Дождь затянулся почти на сутки, и это было не очень здорово, но зато эти сутки мы просидели в лагере, отсыпаясь и отъедаясь. Макс спел все песни Верки Сердючки и надоел даже тем, кто раньше слушал его, развесив уши, Ррагат обыграл вбиралу всех так, что если бы на кон ставили деньги, то мы бы оказались по уши в долгах.

Даже я не утерпел, влез, и в результате пришлось, как проигравшему, кукарекать в углу палатки, да еще и встав на четвереньки.

— Вот такой у нас десятник, х-ха! — сообщил Макс под дружный смех бойцов. — Орел! Покажем всем!

Тройняшнки-веша хихикали, Везиг испуганно посмеивался, гоготал во всю глотку американец, даже невозмутимый Дю-Жхе улыбался, и только Етайхо посреди общего веселья оставалась серьезной.

— Да ну вас, — я махнул рукой. — Пойду, подышу воздухом.

Видеть гирванку было неприятно, я знал, что от нее мне так или иначе придется избавиться… Кстати, самое время посетить центуриона, чтобы узнать, что там с моей просьбой о ее переводе…

Я вышел из палатки под дождь, теплые редкие капли тут же пощекотали лоб, намочили шевелюру, под ногами зашелестела сырая трава. Так, до отца-командира недалеко, но сначала надо проверить, как там мой станок — не порвался ли полог, не поселились ли в технике какие-то местные твари.

Все оказалось в порядке, и я повернулся, собираясь уходить, когда увидел того, кого меньше всего ждал увидеть: сержант-техник Диррг стоял, прислонившись к дереву, и вымученно улыбался.

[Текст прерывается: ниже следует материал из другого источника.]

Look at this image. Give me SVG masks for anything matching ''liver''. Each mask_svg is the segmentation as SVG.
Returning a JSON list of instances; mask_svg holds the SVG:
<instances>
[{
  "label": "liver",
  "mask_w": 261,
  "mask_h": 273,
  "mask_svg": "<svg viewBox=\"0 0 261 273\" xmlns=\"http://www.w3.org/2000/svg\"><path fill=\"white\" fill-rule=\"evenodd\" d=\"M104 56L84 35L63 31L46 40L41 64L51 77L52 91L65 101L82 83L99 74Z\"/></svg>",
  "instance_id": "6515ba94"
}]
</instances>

— Ха, привет, — сказал я. — Какими судьбами?

— И тебе привет, — тяжело пробасил Диррг, отлепляясь от ствола и шагая ко мне.

Когда подошел вплотную, я заметил то, что на расстоянии сумерки от меня скрыли: темные круги под глазами, покрытые коростой губы, глубокие, словно застывшие морщины на лбу. Сержанта настиг очередной приступ неизлечимой болезни, собиравшейся в конечном итоге свети его в могилу.

— Как дела, не спрашиваю, — заметил я, когда мы обменялись рукопожатиями.

— Что, так заметно? — Диррг поморщился, замер, уставившись прямо перед собой, и белесая шавванская кожа его стала почти прозрачной. — Сейчас отпустит… Сейчас, сейчас… клянусь задницей Гегемона.